(Photo/Laura Hayes)

Shrewsbury, Massachusetts recently voted down an article that would bring new digital signage possibilities to the town. During the Shrewsbury’s Annual Town Meeting, elected representatives rejected Article 42, which would have amended bylaws pertaining to digital signage and digital message billboards within the community.

The town required a standing vote to permit more digital signage installations. But out of the 171 residents voting, 58 rejected the article, preventing it from garnering the two-thirds supermajority vote required to pass.

The main opposing arguments focused on how digital signage would impact the “quaint nature” of the town, as some expressed concerns that the streets and surrounding areas would be too bright in the evening. Others asked for more specific restrictions on such electronic displays, according to Community Advocate.

As it currently stands, digital signage is only permitted in the Town Center district. The updated article would have allowed for near town-wide electronic displays, allowing the Planning Board to approve the signage and the frequency with which it could change. Only one digital sign would have been allowed per property.

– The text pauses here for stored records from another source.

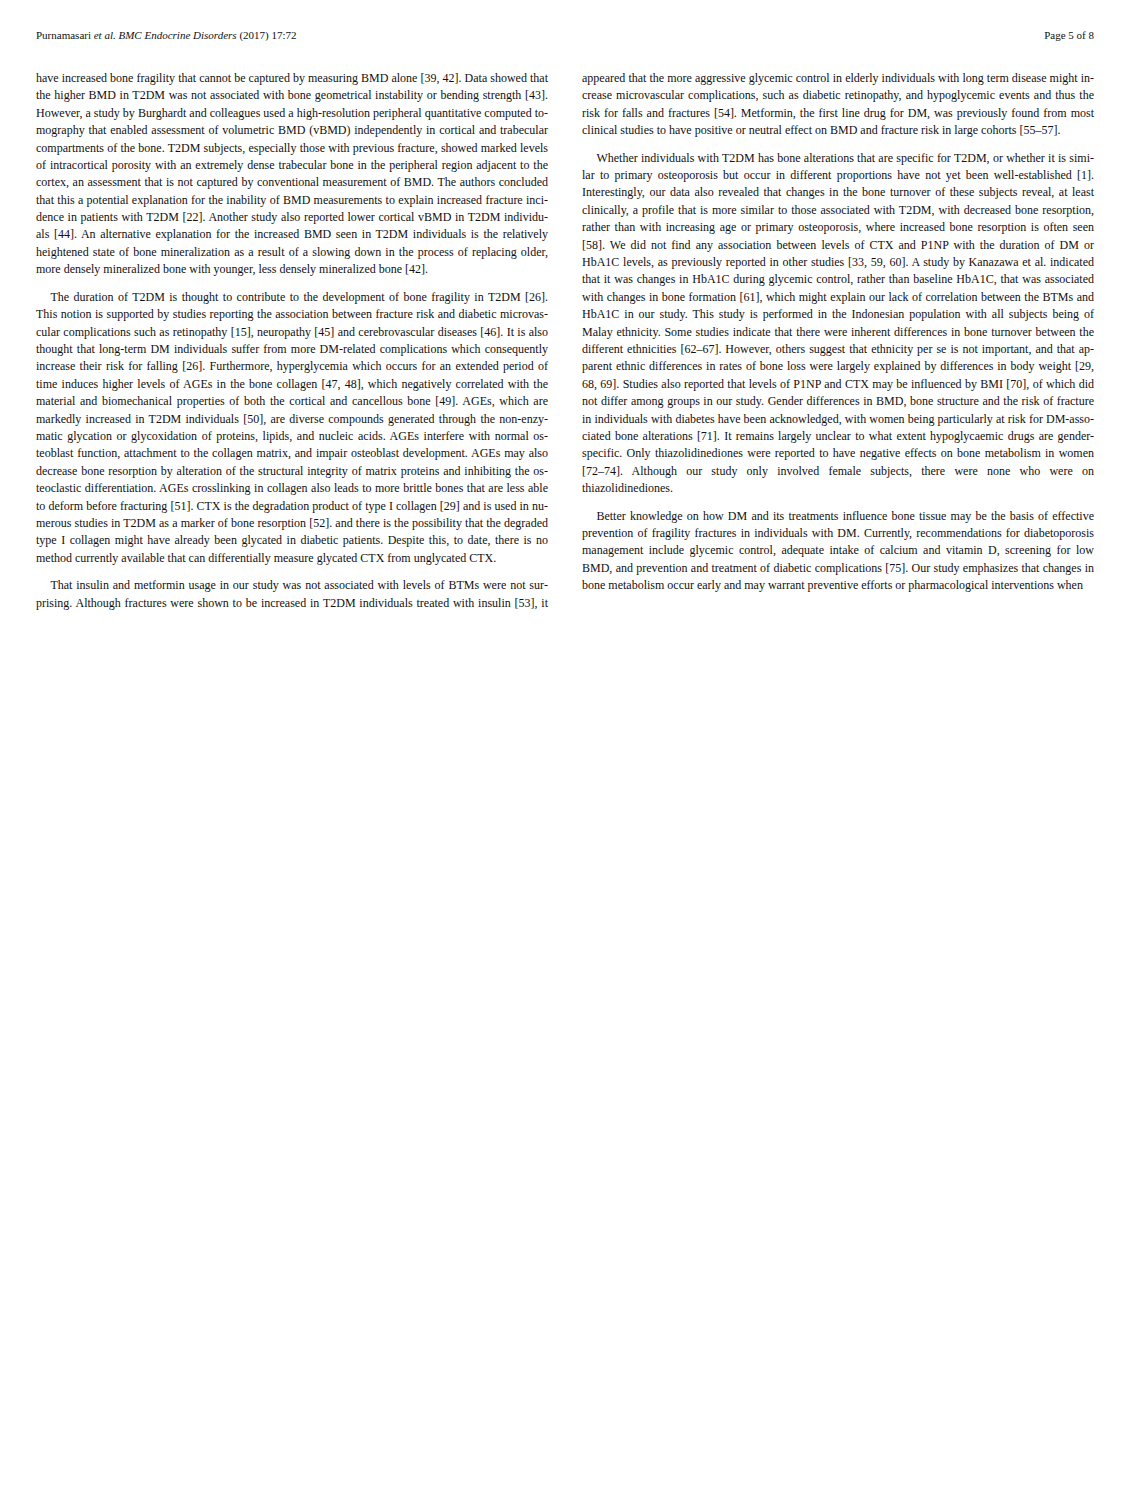Purnamasari et al. BMC Endocrine Disorders (2017) 17:72
Page 5 of 8
have increased bone fragility that cannot be captured by measuring BMD alone [39, 42]. Data showed that the higher BMD in T2DM was not associated with bone geometrical instability or bending strength [43]. However, a study by Burghardt and colleagues used a high-resolution peripheral quantitative computed tomography that enabled assessment of volumetric BMD (vBMD) independently in cortical and trabecular compartments of the bone. T2DM subjects, especially those with previous fracture, showed marked levels of intracortical porosity with an extremely dense trabecular bone in the peripheral region adjacent to the cortex, an assessment that is not captured by conventional measurement of BMD. The authors concluded that this a potential explanation for the inability of BMD measurements to explain increased fracture incidence in patients with T2DM [22]. Another study also reported lower cortical vBMD in T2DM individuals [44]. An alternative explanation for the increased BMD seen in T2DM individuals is the relatively heightened state of bone mineralization as a result of a slowing down in the process of replacing older, more densely mineralized bone with younger, less densely mineralized bone [42].
The duration of T2DM is thought to contribute to the development of bone fragility in T2DM [26]. This notion is supported by studies reporting the association between fracture risk and diabetic microvascular complications such as retinopathy [15], neuropathy [45] and cerebrovascular diseases [46]. It is also thought that long-term DM individuals suffer from more DM-related complications which consequently increase their risk for falling [26]. Furthermore, hyperglycemia which occurs for an extended period of time induces higher levels of AGEs in the bone collagen [47, 48], which negatively correlated with the material and biomechanical properties of both the cortical and cancellous bone [49]. AGEs, which are markedly increased in T2DM individuals [50], are diverse compounds generated through the non-enzymatic glycation or glycoxidation of proteins, lipids, and nucleic acids. AGEs interfere with normal osteoblast function, attachment to the collagen matrix, and impair osteoblast development. AGEs may also decrease bone resorption by alteration of the structural integrity of matrix proteins and inhibiting the osteoclastic differentiation. AGEs crosslinking in collagen also leads to more brittle bones that are less able to deform before fracturing [51]. CTX is the degradation product of type I collagen [29] and is used in numerous studies in T2DM as a marker of bone resorption [52]. and there is the possibility that the degraded type I collagen might have already been glycated in diabetic patients. Despite this, to date, there is no method currently available that can differentially measure glycated CTX from unglycated CTX.
That insulin and metformin usage in our study was not associated with levels of BTMs were not surprising. Although fractures were shown to be increased in T2DM individuals treated with insulin [53], it appeared that the more aggressive glycemic control in elderly individuals with long term disease might increase microvascular complications, such as diabetic retinopathy, and hypoglycemic events and thus the risk for falls and fractures [54]. Metformin, the first line drug for DM, was previously found from most clinical studies to have positive or neutral effect on BMD and fracture risk in large cohorts [55–57].
Whether individuals with T2DM has bone alterations that are specific for T2DM, or whether it is similar to primary osteoporosis but occur in different proportions have not yet been well-established [1]. Interestingly, our data also revealed that changes in the bone turnover of these subjects reveal, at least clinically, a profile that is more similar to those associated with T2DM, with decreased bone resorption, rather than with increasing age or primary osteoporosis, where increased bone resorption is often seen [58]. We did not find any association between levels of CTX and P1NP with the duration of DM or HbA1C levels, as previously reported in other studies [33, 59, 60]. A study by Kanazawa et al. indicated that it was changes in HbA1C during glycemic control, rather than baseline HbA1C, that was associated with changes in bone formation [61], which might explain our lack of correlation between the BTMs and HbA1C in our study. This study is performed in the Indonesian population with all subjects being of Malay ethnicity. Some studies indicate that there were inherent differences in bone turnover between the different ethnicities [62–67]. However, others suggest that ethnicity per se is not important, and that apparent ethnic differences in rates of bone loss were largely explained by differences in body weight [29, 68, 69]. Studies also reported that levels of P1NP and CTX may be influenced by BMI [70], of which did not differ among groups in our study. Gender differences in BMD, bone structure and the risk of fracture in individuals with diabetes have been acknowledged, with women being particularly at risk for DM-associated bone alterations [71]. It remains largely unclear to what extent hypoglycaemic drugs are gender-specific. Only thiazolidinediones were reported to have negative effects on bone metabolism in women [72–74]. Although our study only involved female subjects, there were none who were on thiazolidinediones.
Better knowledge on how DM and its treatments influence bone tissue may be the basis of effective prevention of fragility fractures in individuals with DM. Currently, recommendations for diabetoporosis management include glycemic control, adequate intake of calcium and vitamin D, screening for low BMD, and prevention and treatment of diabetic complications [75]. Our study emphasizes that changes in bone metabolism occur early and may warrant preventive efforts or pharmacological interventions when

“The proposed language includes specific design standards… It’s important to know that this would not be permitted in single-family residential areas. It would primarily be looking at commercial areas and multifamily residential areas,” Director of Planning and Economic Development Christopher McGoldrick told the Community Advocate.

Local business owners were behind the introduction of the new article, and many expressed disappointment that the supermajority vote was not achieved.

“I think digital signage is the way of the future,” said Planning Board member Stephan Rodolakis at a May 2 meeting. “You drive around and you see what’s on other roads—but it’s got to be regulated. Otherwise, it’s a free-for-all.”